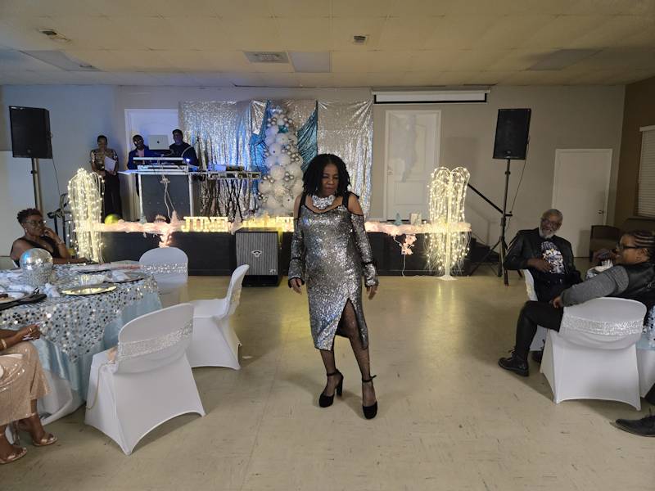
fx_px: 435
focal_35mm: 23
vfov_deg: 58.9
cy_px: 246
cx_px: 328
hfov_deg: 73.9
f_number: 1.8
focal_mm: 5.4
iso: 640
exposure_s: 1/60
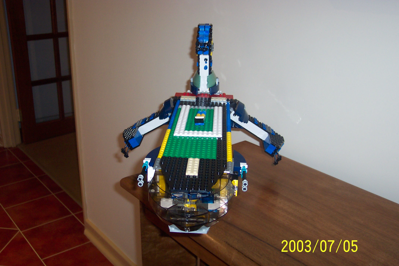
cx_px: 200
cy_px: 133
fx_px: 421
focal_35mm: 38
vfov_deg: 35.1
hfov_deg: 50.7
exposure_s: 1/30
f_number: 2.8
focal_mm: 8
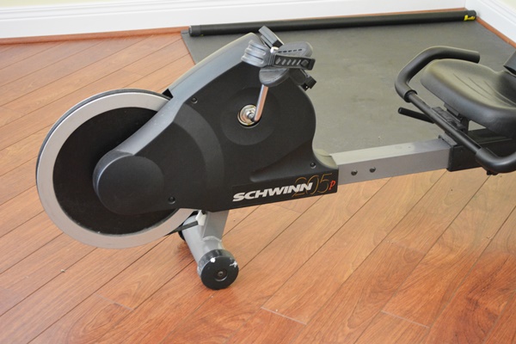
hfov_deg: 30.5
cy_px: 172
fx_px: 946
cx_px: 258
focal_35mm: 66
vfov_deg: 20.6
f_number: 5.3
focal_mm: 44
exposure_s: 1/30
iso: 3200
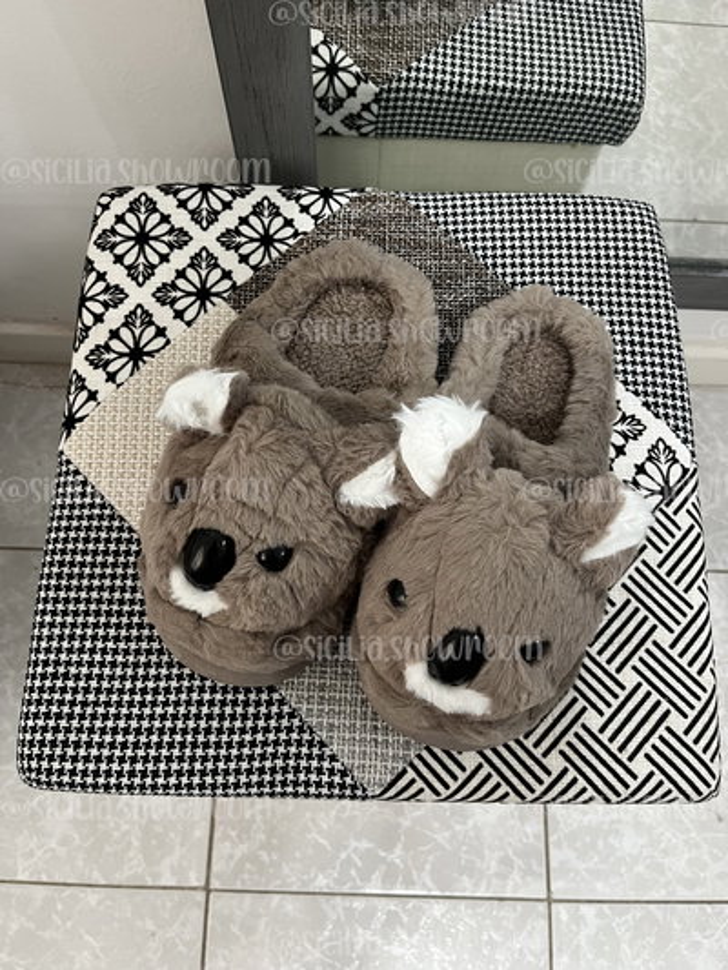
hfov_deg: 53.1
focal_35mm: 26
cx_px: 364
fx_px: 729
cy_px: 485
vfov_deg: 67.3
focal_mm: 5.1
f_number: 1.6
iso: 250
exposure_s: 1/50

---*---

What you have to do:
Nothing but the lines from the line that contains "hfov_deg: 53.1" to the last line of the records above should appear in the answer; please copy them exactly.

Answer to the exercise:
hfov_deg: 53.1
focal_35mm: 26
cx_px: 364
fx_px: 729
cy_px: 485
vfov_deg: 67.3
focal_mm: 5.1
f_number: 1.6
iso: 250
exposure_s: 1/50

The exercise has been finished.